» **Directions**:
An exact copy of every entry below is required, and no picture may appear in it.
[Opening Working data section]
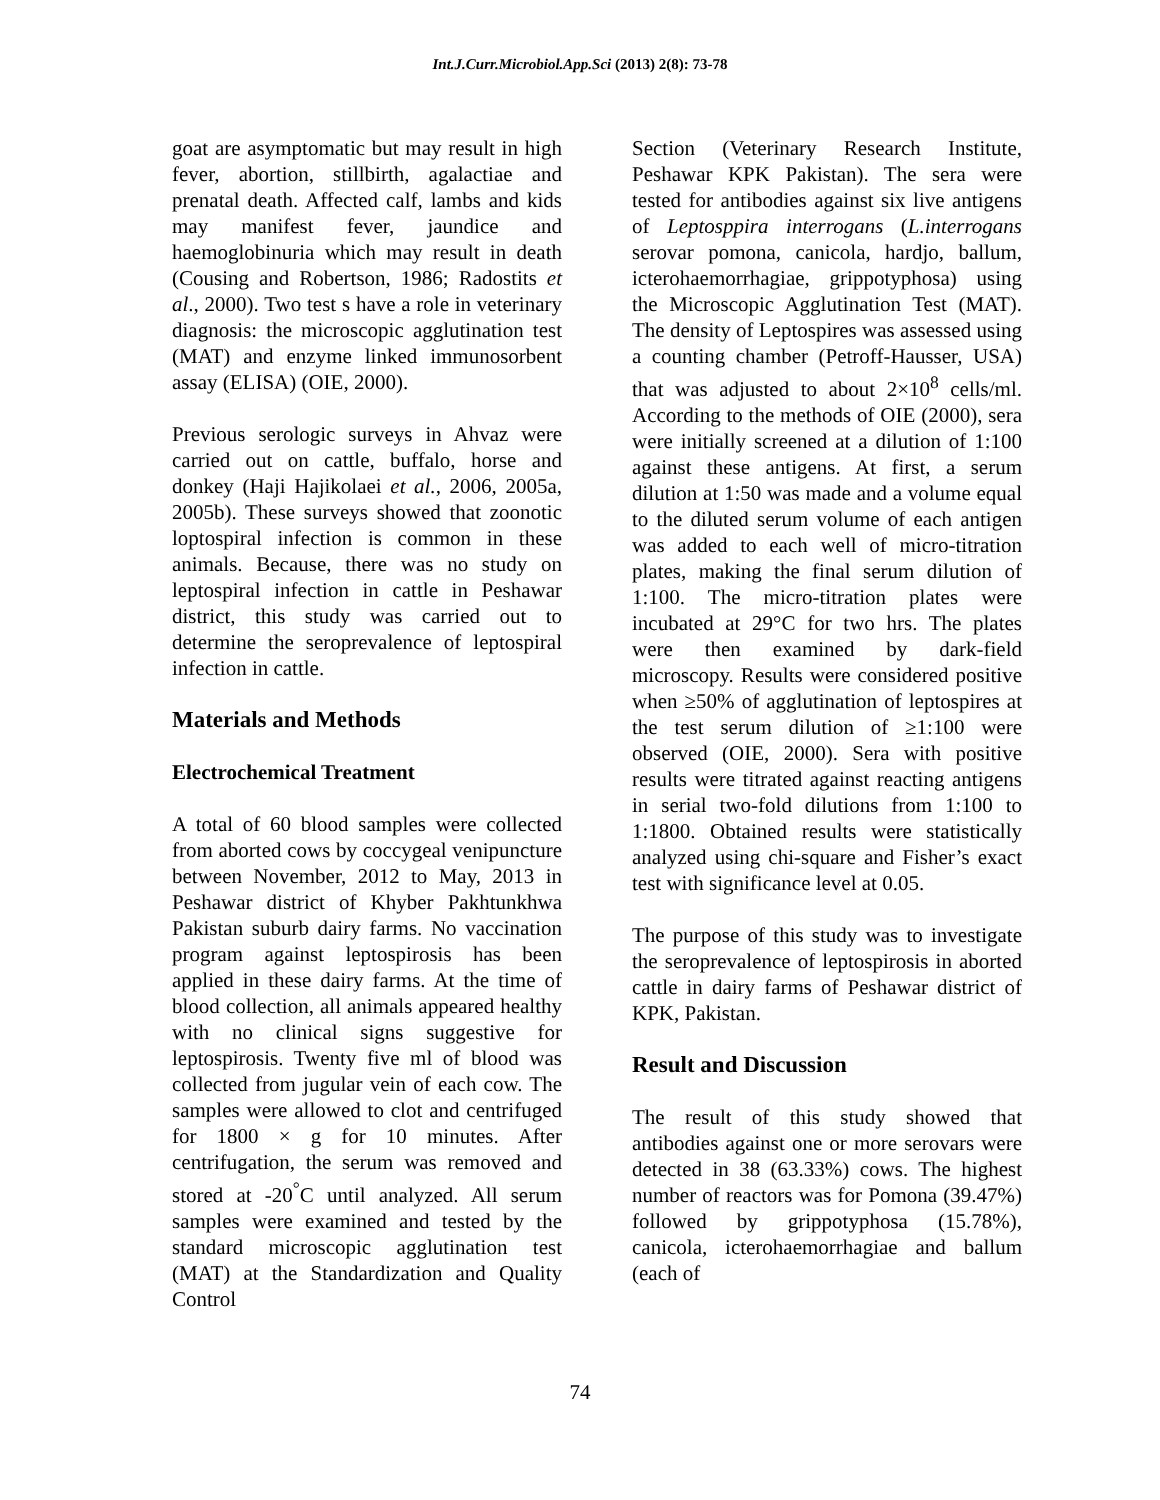Int.J.Curr.Microbiol.App.Sci (2013) 2(8): 73-78
goat are asymptomatic but may result in high fever, abortion, stillbirth, agalactiae and prenatal death. Affected calf, lambs and kids may manifest fever, jaundice and haemoglobinuria which may result in death (Cousing and Robertson, 1986; Radostits et al., 2000). Two test s have a role in veterinary diagnosis: the microscopic agglutination test (MAT) and enzyme linked immunosorbent assay (ELISA) (OIE, 2000).
Previous serologic surveys in Ahvaz were carried out on cattle, buffalo, horse and donkey (Haji Hajikolaei et al., 2006, 2005a, 2005b). These surveys showed that zoonotic loptospiral infection is common in these animals. Because, there was no study on leptospiral infection in cattle in Peshawar district, this study was carried out to determine the seroprevalence of leptospiral infection in cattle.
Materials and Methods
Electrochemical Treatment
A total of 60 blood samples were collected from aborted cows by coccygeal venipuncture between November, 2012 to May, 2013 in Peshawar district of Khyber Pakhtunkhwa Pakistan suburb dairy farms. No vaccination program against leptospirosis has been applied in these dairy farms. At the time of blood collection, all animals appeared healthy with no clinical signs suggestive for leptospirosis. Twenty five ml of blood was collected from jugular vein of each cow. The samples were allowed to clot and centrifuged for 1800 × g for 10 minutes. After centrifugation, the serum was removed and stored at -20<sup>°</sup>C until analyzed. All serum samples were examined and tested by the standard microscopic agglutination test (MAT) at the Standardization and Quality Control
Section (Veterinary Research Institute, Peshawar KPK Pakistan). The sera were tested for antibodies against six live antigens of Leptosppira interrogans (L.interrogans serovar pomona, canicola, hardjo, ballum, icterohaemorrhagiae, grippotyphosa) using the Microscopic Agglutination Test (MAT). The density of Leptospires was assessed using a counting chamber (Petroff-Hausser, USA) that was adjusted to about 2×10<sup>8</sup> cells/ml. According to the methods of OIE (2000), sera were initially screened at a dilution of 1:100 against these antigens. At first, a serum dilution at 1:50 was made and a volume equal to the diluted serum volume of each antigen was added to each well of micro-titration plates, making the final serum dilution of 1:100. The micro-titration plates were incubated at 29°C for two hrs. The plates were then examined by dark-field microscopy. Results were considered positive when ≥50% of agglutination of leptospires at the test serum dilution of ≥1:100 were observed (OIE, 2000). Sera with positive results were titrated against reacting antigens in serial two-fold dilutions from 1:100 to 1:1800. Obtained results were statistically analyzed using chi-square and Fisher’s exact test with significance level at 0.05.
The purpose of this study was to investigate the seroprevalence of leptospirosis in aborted cattle in dairy farms of Peshawar district of KPK, Pakistan.
Result and Discussion
The result of this study showed that antibodies against one or more serovars were detected in 38 (63.33%) cows. The highest number of reactors was for Pomona (39.47%) followed by grippotyphosa (15.78%), canicola, icterohaemorrhagiae and ballum (each of
74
[Closing Working data section]
» **Reply to the task**:
Int.J.Curr.Microbiol.App.Sci (2013) 2(8): 73-78
goat are asymptomatic but may result in high fever, abortion, stillbirth, agalactiae and prenatal death. Affected calf, lambs and kids may manifest fever, jaundice and haemoglobinuria which may result in death (Cousing and Robertson, 1986; Radostits et al., 2000). Two test s have a role in veterinary diagnosis: the microscopic agglutination test (MAT) and enzyme linked immunosorbent assay (ELISA) (OIE, 2000).
Previous serologic surveys in Ahvaz were carried out on cattle, buffalo, horse and donkey (Haji Hajikolaei et al., 2006, 2005a, 2005b). These surveys showed that zoonotic loptospiral infection is common in these animals. Because, there was no study on leptospiral infection in cattle in Peshawar district, this study was carried out to determine the seroprevalence of leptospiral infection in cattle.
Materials and Methods
Electrochemical Treatment
A total of 60 blood samples were collected from aborted cows by coccygeal venipuncture between November, 2012 to May, 2013 in Peshawar district of Khyber Pakhtunkhwa Pakistan suburb dairy farms. No vaccination program against leptospirosis has been applied in these dairy farms. At the time of blood collection, all animals appeared healthy with no clinical signs suggestive for leptospirosis. Twenty five ml of blood was collected from jugular vein of each cow. The samples were allowed to clot and centrifuged for 1800 × g for 10 minutes. After centrifugation, the serum was removed and stored at -20<sup>°</sup>C until analyzed. All serum samples were examined and tested by the standard microscopic agglutination test (MAT) at the Standardization and Quality Control
Section (Veterinary Research Institute, Peshawar KPK Pakistan). The sera were tested for antibodies against six live antigens of Leptosppira interrogans (L.interrogans serovar pomona, canicola, hardjo, ballum, icterohaemorrhagiae, grippotyphosa) using the Microscopic Agglutination Test (MAT). The density of Leptospires was assessed using a counting chamber (Petroff-Hausser, USA) that was adjusted to about 2×10<sup>8</sup> cells/ml. According to the methods of OIE (2000), sera were initially screened at a dilution of 1:100 against these antigens. At first, a serum dilution at 1:50 was made and a volume equal to the diluted serum volume of each antigen was added to each well of micro-titration plates, making the final serum dilution of 1:100. The micro-titration plates were incubated at 29°C for two hrs. The plates were then examined by dark-field microscopy. Results were considered positive when ≥50% of agglutination of leptospires at the test serum dilution of ≥1:100 were observed (OIE, 2000). Sera with positive results were titrated against reacting antigens in serial two-fold dilutions from 1:100 to 1:1800. Obtained results were statistically analyzed using chi-square and Fisher’s exact test with significance level at 0.05.
The purpose of this study was to investigate the seroprevalence of leptospirosis in aborted cattle in dairy farms of Peshawar district of KPK, Pakistan.
Result and Discussion
The result of this study showed that antibodies against one or more serovars were detected in 38 (63.33%) cows. The highest number of reactors was for Pomona (39.47%) followed by grippotyphosa (15.78%), canicola, icterohaemorrhagiae and ballum (each of
74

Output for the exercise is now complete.